East and Central African Journal of Surgery, Vol. 5, No. 2, 2000, pp. 21-24

 en The role of surgery for peptic ulcer in eastern Ethiopia
Woldetsadik,Binyam

Abstract

This was a retrospective study of 90 patients operated on for peptic ulcer disease (PUD) Karamara Hospital, Ethiopia, between 1st April 1994 and 31st March 1995.Seventy-eight patients were admitted with a preliminary diagnosis of gastric outlet obstruction secondary to PUD ( 86%) and 12 as intractable PUD.
The diagnosis was based solely on the history and physical examinations as neither barium meal fluoroscopy nor endoscopy were available. At operation a scarred duodenum and a large stomach were found in 71 patients (79%) an active ulcer without stenosis 10 and a stenosed duodenum with mesenteric tubercles in two.
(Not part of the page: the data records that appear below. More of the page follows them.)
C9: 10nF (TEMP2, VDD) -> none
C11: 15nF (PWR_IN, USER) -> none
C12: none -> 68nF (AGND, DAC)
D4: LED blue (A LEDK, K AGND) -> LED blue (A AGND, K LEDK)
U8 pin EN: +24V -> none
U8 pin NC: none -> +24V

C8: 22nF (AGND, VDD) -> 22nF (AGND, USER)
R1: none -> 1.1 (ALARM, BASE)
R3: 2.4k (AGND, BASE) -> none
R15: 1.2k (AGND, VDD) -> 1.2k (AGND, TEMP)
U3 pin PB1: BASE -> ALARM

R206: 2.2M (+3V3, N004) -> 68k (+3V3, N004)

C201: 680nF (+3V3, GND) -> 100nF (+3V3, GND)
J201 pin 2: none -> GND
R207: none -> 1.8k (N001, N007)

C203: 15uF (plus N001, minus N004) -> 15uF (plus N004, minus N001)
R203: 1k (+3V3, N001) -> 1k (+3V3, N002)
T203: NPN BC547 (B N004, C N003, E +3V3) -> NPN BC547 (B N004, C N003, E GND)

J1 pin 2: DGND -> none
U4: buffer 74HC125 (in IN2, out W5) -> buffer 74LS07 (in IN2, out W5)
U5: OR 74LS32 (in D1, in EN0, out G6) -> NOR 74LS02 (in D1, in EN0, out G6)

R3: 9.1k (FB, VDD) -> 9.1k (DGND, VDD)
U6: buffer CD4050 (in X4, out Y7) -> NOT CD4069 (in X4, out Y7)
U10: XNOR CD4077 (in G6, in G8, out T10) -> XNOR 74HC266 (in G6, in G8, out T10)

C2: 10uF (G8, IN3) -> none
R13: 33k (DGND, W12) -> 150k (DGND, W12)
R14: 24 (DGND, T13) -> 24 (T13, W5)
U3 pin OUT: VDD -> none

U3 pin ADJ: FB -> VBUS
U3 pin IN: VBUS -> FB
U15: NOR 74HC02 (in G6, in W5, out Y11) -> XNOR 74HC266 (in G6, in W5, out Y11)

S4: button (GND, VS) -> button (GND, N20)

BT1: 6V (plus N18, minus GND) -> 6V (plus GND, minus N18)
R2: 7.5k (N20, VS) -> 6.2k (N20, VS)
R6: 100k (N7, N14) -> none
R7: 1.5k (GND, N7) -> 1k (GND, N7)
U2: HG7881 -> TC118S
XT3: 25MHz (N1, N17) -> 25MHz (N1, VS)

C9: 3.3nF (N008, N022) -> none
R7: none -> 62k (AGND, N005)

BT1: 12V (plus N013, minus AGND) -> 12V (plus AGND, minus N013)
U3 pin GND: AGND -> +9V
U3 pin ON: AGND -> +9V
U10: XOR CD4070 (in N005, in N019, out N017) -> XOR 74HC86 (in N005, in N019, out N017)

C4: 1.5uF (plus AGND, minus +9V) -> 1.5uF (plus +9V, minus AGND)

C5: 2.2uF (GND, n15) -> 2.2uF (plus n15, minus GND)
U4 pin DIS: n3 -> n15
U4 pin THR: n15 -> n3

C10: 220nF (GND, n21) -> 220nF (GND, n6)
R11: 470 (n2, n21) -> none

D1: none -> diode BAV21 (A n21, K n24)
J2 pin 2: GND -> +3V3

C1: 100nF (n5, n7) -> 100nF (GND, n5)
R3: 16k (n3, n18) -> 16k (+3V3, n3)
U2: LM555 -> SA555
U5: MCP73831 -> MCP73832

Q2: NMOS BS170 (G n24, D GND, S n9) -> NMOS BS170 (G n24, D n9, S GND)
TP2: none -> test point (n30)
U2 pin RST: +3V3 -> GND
In three, there were no abnormal findings.
There were four patients under 20 years old and seven over 60. The peak-age was 39 years. There were 88 males and only two females. Truncal vagotomy with gastrojejunostomy was the operation performed for 84 cases of PUD an accurate diagnosis had been made by clinical examination in 82 out of 90 patients.
Twenty –one patients (23%) suffered early postoperative complications with pneumonia as the commonest (7). The only two ulcers related complications’ were one case of upper gastrointestinal bleeding and intractable postoperative vomiting in one patient. It is interesting that, during the twelve months surveyed, no patients presented with either bleeding or with perforation. No late complications or deaths occurred during the study period or the following three months.